A NOR circuit 37 is provided at the subsequent stage of the inverter 36. The output of the inverter 36 and the drive stage gate signal are inputted to the NOR circuit 37. The output terminal of the NOR circuit 37 is connected to the input terminal of an inverter 38. The output signal of the inverter 38 is supplied to the gate of the fast drive switch 16 as a fast drive switch control signal.

Next, an operation of the fast drive switch control circuit shown in FIG. 5 is described with reference to a waveform timing chart of FIG. 6.

FIG. 6A shows an output signal VDRV_N of the inverter 36 to be inputted to the NOR circuit 37, FIG. 6B shows an output signal VL_A_N of the inverter 41, FIG. 6C shows an output signal VH_A of the VH detecting section, FIG. 6D shows a drive stage gate signal, FIG. 6E shows an output signal of the inverter 38 (a fast drive switch control signal applied from the fast drive switch control circuit 18 to the gate of the fast drive switch 16), and FIG. 6F shows a gate voltage GH of the high-side switching element 11.

The signal VDRV_N is LOW when the gate voltage GH of the high-side switching element 11 is LOW, pMOS2 and pMOS5 are turned on, and nMOS2 and nMOS5 are turned off, in the circuit of FIG. 5. When the drive stage gate signal switches from HIGH to LOW while the signal VDRV_N being one input signal to the NOR circuit 37 is LOW, then the both two inputs to the NOR circuit 37 are both turned to LOW, and the NOR circuit 37 outputs HIGH to the inverter 38. Hence, the output signal (control signal) of the inverter 38 switches from HIGH to LOW as shown in FIG. 6E. Thus, as described above with reference to FIG. 1, both pMOS1 and the fast drive switch 16 are turned on, and positive charge is injected from the power supply line 27 through pMOS1 and the fast drive switch 16 to the gate of the high-side switching element 11. Therefore, the gate voltage GH of the high-side switching element 11 rapidly rises.

*QUESTIONS*
1. In the circuit description, which two signals are inputted to the NOR circuit 37?
2. Write the next part of the circuit description, starting right after its final sentence.

*SUPPLIED INFORMATION*
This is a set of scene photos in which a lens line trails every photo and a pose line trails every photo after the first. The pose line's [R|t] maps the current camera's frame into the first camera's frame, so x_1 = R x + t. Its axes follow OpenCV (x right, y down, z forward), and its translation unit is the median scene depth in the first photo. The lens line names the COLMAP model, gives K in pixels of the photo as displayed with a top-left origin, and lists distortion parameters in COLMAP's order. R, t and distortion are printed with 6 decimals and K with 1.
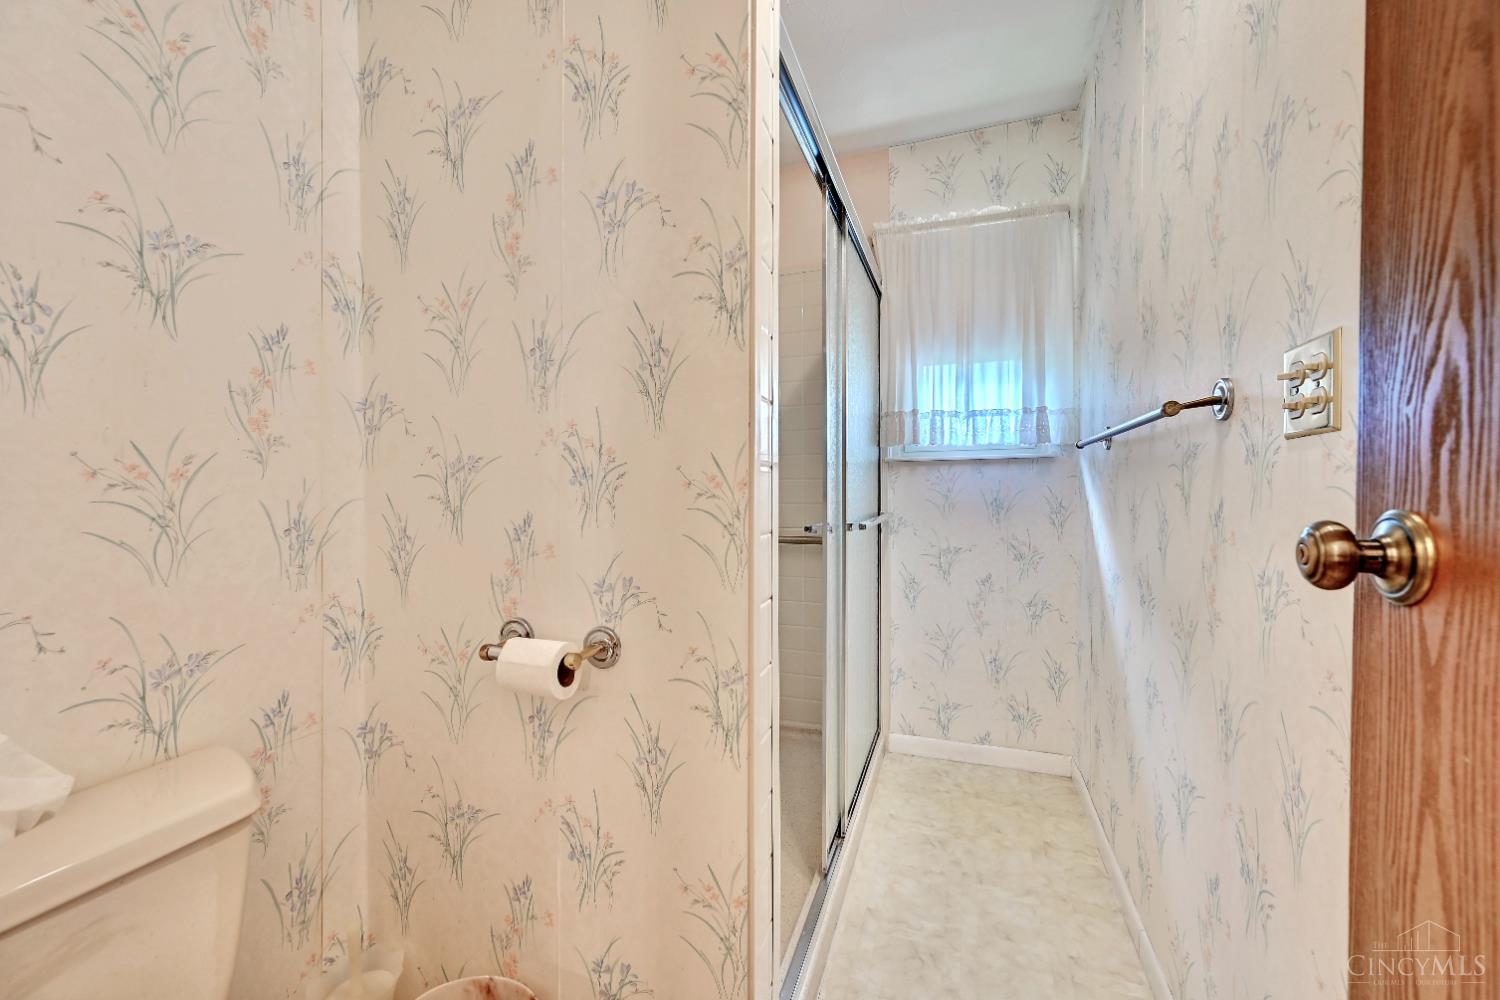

*RESPONSES PER TASK*
1. The output of the inverter 36 and the drive stage gate signal.

2.
After the rise in the gate voltage GH, when the gate voltage GH exceeds the off-detection threshold VL, then pMOS2 is turned off, nMOS2 is turned on, in the VL detecting section, and VL_A_N switches from LOW to HIGH. Furthermore, when the gate voltage GH exceeds the on-detection threshold VH, then pMOS5 is turned off, nMOS5 is turned on, in the VH detecting section, and VH_A switches from HIGH to LOW.

Thus, VDRV_N switches from LOW to HIGH, the two inputs to the NOR circuit 37 are then LOW and HIGH, and the NOR circuit 37 outputs LOW to the inverter 38. Hence, the output signal (control signal) of the inverter 38 switches from LOW to HIGH as shown in FIG. 6E. Therefore, the fast drive switch 16 turns off, and positive charge is injected to the gate of the high-side switching element 11 through only pMOS1 shown in FIG. 1.

When the drive stage gate signal switches from LOW to HIGH, then pMOS1 is turned off and nMOS1 is turned on, in the high-side drive circuit 15 of FIG. 1, positive charge is extracted from the gate of the high-side switching element 11 through nMOS1, and the gate voltage GH of the high-side switching element 11 starts to fall.

Then, when the gate voltage GH falls below the on-detection threshold VH, then pMOS5 is turned on, nMOS5 is turned off, in the VH detecting section, and VH_A switches from LOW to HIGH. Furthermore, when the gate voltage GH falls below the off-detection threshold VL, then pMOS2 is turned on, nMOS2 is turned off, in the VL detecting section, and VL_A_N switches from HIGH to LOW.

Thus, the signal VDRV_N switches from HIGH to LOW. The two inputs to the NOR circuit 37 are then LOW and HIGH, and the NOR circuit 37 outputs LOW to the inverter 38. Hence, the output signal (control signal) of the inverter 38 remains HIGH, and the fast drive switch 16 remains turned off.

FIG. 7 is a circuit diagram of a third example of the fast drive switch control circuit 18.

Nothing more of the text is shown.